Cruise: Huatulco

My last cruise post covered our day in Guatemala. That evening, when we returned to our cabin, the Princess Patter (the daily guide to cruise activities) was waiting for us as always. In the navigation section they talked about a phenomenon known as Tehauntepecanos or Tehauntepecer. Cold air moves down into the Gulf Mexico and cross the isthmus from the Caribbean side to the Pacific side through a gap in the mountains between Mexico and Guatemala. As a result you can experience force 10-12 winds (48 – 65 knots, up to 75 mph or more) when passing through the Gulf of Tehauntepec. They occur about five times a month. Well, we were “lucky” enough to experience this on our cruise.

We woke up Sunday morning to find our window covered with spray. At first I thought it was raining but then realized it was from the wind blowing water from the surface up to our window. A short while later we heard an announcement from the captain advising us that due to the winds as well as our late departure the night before we were going to be late getting into Huatulco and that people should stay off deck due to the wind conditions. They expected the winds to subside once we exited the gulf, and they’d know better how our day in Huatulco would be affected.

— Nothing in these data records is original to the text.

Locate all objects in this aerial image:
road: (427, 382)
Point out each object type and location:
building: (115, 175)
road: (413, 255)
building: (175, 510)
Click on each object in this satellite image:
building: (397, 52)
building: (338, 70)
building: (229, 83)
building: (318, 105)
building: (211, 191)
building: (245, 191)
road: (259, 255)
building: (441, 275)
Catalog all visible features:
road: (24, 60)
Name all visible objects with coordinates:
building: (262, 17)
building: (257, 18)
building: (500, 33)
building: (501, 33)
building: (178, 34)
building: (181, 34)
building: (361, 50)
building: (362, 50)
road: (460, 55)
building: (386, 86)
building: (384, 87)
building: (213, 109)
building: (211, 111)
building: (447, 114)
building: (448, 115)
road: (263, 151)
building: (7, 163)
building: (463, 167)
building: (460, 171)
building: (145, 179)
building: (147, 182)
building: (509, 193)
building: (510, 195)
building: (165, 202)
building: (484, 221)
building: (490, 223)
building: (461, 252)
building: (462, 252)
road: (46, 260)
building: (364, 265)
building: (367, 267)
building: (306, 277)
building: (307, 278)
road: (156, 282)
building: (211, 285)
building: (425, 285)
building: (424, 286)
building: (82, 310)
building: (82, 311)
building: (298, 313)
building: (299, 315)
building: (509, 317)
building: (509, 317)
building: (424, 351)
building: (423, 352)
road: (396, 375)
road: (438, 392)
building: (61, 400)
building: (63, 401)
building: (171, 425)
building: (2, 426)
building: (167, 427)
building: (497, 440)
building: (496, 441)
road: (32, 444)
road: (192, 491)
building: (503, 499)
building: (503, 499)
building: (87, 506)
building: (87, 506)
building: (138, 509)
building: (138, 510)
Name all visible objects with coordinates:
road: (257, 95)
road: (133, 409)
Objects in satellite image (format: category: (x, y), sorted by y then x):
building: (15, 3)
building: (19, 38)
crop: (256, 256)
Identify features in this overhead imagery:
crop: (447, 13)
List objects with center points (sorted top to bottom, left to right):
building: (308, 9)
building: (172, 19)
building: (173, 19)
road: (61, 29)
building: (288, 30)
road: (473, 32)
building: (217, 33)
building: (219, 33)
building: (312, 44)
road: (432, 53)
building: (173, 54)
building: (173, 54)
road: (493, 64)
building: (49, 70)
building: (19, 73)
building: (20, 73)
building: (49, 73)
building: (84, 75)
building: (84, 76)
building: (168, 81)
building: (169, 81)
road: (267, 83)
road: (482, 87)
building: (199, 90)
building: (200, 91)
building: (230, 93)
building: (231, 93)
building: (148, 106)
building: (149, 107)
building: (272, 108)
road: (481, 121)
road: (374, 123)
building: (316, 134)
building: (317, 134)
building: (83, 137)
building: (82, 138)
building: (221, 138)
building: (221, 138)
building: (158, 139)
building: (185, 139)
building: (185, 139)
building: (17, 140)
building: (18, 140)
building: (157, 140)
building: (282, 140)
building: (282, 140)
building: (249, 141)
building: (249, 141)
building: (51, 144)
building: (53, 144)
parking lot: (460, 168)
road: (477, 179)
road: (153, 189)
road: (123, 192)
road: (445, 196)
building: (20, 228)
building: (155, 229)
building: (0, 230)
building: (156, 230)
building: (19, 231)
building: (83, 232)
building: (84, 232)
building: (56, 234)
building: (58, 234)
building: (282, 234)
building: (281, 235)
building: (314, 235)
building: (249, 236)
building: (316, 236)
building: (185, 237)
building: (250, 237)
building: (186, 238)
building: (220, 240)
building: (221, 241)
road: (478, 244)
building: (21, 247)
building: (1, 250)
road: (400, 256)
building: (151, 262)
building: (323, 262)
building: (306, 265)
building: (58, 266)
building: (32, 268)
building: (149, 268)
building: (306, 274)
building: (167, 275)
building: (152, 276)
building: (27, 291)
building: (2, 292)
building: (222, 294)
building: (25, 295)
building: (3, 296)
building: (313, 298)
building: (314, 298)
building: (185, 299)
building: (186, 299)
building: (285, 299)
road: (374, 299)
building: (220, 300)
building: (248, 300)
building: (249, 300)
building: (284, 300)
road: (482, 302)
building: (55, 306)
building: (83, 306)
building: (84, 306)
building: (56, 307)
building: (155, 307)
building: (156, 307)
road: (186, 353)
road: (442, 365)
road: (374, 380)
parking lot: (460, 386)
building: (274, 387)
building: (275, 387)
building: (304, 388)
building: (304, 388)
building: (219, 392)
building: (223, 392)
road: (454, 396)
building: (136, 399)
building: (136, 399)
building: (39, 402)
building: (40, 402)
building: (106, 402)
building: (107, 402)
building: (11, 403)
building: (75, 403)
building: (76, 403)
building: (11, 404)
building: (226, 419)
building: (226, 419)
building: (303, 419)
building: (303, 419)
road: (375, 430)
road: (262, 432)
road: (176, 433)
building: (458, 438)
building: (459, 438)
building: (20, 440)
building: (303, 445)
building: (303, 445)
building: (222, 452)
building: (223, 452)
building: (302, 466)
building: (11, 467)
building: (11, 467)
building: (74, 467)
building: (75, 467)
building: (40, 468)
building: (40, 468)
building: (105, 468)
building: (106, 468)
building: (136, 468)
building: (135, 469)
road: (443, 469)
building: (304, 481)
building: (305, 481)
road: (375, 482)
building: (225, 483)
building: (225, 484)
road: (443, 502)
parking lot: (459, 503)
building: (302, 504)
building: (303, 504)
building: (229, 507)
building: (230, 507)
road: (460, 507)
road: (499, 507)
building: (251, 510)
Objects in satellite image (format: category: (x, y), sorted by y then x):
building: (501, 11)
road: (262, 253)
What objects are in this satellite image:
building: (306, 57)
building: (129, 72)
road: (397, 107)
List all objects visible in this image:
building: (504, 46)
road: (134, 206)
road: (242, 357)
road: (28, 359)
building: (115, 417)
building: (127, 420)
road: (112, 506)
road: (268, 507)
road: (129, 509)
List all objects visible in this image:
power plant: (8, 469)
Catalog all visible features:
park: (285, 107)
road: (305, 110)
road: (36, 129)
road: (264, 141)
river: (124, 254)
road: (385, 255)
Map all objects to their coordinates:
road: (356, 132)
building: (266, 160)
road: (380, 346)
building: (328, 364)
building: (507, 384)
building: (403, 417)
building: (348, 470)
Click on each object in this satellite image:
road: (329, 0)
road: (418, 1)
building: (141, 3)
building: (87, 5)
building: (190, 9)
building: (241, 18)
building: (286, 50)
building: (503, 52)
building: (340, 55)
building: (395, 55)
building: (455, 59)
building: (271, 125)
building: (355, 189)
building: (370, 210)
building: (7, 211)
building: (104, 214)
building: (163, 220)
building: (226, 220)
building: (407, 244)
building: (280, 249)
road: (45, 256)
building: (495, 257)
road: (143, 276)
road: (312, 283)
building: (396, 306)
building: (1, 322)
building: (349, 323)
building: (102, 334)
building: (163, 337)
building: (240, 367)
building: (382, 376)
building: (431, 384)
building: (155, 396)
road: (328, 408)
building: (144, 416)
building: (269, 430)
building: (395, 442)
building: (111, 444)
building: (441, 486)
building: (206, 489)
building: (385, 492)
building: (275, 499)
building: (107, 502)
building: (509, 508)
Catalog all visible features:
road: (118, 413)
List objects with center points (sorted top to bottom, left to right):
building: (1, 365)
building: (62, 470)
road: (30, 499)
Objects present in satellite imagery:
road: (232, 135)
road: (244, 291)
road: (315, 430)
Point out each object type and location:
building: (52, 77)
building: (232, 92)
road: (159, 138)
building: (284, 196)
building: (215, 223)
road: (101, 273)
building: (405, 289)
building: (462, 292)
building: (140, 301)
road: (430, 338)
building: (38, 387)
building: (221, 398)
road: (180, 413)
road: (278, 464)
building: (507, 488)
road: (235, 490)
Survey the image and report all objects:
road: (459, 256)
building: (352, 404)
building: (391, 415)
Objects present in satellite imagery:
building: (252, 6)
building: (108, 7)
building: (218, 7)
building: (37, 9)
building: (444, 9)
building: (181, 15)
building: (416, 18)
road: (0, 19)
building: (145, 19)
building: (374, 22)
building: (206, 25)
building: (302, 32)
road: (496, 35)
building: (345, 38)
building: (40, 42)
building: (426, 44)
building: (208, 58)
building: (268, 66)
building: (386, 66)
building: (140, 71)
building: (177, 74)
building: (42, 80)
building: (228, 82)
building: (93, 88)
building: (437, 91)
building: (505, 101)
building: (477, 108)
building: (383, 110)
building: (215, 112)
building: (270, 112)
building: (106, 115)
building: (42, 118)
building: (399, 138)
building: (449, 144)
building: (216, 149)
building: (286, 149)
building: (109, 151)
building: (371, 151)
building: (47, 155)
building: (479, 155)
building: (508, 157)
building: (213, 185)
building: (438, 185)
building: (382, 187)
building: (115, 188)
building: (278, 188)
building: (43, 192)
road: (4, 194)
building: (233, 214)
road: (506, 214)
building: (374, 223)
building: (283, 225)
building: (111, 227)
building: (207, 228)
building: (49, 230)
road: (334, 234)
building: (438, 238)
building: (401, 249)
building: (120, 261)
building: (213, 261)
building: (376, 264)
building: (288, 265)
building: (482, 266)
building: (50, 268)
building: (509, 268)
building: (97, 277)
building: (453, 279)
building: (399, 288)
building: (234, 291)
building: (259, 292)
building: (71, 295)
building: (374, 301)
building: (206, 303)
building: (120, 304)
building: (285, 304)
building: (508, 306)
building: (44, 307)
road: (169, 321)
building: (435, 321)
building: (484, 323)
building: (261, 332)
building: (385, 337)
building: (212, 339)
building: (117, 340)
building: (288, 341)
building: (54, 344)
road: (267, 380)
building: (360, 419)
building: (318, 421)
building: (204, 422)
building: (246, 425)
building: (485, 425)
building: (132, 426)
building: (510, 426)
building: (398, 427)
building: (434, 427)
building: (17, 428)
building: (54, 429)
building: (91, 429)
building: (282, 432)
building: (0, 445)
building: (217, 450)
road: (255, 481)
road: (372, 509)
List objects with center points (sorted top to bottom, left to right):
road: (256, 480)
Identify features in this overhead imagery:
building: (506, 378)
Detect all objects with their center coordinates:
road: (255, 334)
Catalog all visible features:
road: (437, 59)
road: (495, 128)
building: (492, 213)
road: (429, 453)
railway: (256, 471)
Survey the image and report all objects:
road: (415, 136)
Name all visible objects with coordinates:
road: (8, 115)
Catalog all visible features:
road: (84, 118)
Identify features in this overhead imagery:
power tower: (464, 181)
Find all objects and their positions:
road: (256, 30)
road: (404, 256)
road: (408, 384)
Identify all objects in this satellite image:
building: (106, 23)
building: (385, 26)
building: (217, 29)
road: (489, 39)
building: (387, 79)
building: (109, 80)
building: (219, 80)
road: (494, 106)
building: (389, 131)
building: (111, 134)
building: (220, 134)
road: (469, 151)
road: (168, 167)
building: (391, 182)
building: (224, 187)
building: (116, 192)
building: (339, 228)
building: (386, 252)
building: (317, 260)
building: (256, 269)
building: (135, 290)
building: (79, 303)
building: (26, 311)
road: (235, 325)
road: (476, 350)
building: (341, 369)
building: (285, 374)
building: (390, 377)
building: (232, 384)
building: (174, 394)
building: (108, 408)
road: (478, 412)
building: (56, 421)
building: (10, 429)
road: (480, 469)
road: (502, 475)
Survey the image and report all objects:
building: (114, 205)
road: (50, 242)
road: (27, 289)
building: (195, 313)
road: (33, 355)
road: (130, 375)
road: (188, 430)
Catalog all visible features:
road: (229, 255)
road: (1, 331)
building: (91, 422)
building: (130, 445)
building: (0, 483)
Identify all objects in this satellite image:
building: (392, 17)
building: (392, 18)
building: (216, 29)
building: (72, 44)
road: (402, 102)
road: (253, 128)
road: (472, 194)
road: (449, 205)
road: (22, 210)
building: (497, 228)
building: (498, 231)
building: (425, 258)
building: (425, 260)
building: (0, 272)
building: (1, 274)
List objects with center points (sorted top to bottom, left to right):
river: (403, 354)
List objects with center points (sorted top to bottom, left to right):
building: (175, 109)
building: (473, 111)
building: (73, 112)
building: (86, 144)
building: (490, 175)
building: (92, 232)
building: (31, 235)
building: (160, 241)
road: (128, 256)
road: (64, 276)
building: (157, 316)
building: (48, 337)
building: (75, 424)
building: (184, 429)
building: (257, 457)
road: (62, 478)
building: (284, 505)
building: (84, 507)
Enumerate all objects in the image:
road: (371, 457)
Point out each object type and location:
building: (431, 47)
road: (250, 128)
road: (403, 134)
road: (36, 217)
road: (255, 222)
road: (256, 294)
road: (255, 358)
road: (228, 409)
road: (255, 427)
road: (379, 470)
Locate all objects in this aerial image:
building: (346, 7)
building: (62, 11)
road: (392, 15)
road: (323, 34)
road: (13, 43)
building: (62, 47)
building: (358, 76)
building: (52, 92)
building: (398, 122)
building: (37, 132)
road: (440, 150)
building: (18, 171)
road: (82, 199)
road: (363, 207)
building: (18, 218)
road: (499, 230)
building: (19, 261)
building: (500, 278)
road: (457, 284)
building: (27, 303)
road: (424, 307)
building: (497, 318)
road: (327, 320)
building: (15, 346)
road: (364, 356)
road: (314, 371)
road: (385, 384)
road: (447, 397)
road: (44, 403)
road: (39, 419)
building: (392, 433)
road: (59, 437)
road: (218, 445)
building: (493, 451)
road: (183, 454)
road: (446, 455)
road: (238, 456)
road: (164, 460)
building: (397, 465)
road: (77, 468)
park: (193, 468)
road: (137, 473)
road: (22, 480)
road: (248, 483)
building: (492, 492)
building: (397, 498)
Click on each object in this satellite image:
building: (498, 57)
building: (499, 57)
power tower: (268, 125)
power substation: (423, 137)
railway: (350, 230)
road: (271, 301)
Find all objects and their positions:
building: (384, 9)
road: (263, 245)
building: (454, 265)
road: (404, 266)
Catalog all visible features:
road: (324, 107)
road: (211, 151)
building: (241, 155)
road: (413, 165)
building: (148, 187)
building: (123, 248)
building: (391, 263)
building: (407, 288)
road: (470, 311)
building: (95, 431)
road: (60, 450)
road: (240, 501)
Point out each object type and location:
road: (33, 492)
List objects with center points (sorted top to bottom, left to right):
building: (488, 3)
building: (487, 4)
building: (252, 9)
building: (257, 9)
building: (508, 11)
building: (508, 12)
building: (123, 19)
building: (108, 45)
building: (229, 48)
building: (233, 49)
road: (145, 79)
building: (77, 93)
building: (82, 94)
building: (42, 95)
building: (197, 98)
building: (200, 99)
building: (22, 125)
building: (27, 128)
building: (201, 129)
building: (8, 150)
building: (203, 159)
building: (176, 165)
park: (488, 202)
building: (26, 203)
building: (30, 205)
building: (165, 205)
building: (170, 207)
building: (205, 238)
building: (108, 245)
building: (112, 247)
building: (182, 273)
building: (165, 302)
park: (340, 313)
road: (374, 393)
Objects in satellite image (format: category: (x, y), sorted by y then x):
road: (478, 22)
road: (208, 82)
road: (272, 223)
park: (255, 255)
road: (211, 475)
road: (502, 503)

By midday they had reopened the decks put the deck chairs back that had been lashed together to keep them from blowing around. (Someone at our dinner table had been walking on deck early that morning and saw deck chairs being picked up and thrown around at the pool area before they had been tied down.) Unfortunately, the winds were still higher than expected, although not gale force, so they would not be able to arrive on time. As a result they had to cancel all shore excursions for Huatulco. Even worse, depending on conditions when we arrived, there was a chance we might miss our stop entirely. We were scheduled for a sail and swim trip that was going to take us out on a sailboat to see a few of the bays around Huatulco before stopping at one to go swimming. Needless to say we were disappointed, but that’s how things go when you’re on a cruise.

By the time we arrived at Huatulco, conditions were safe to enter the harbor. They delayed our scheduled departure time by an hour so we had a few hours to go onshore. There was a nice beach right onshore next to our pier, so rather than waste time trying to go to one of the other beaches, we found a couple chairs and made ourselves comfortable. This was the first stop on the cruise where we had a chance to visit a beach, so we made the most of it. The water was quite warm although there was a steady succession of fairly large waves, even inside the breakwater.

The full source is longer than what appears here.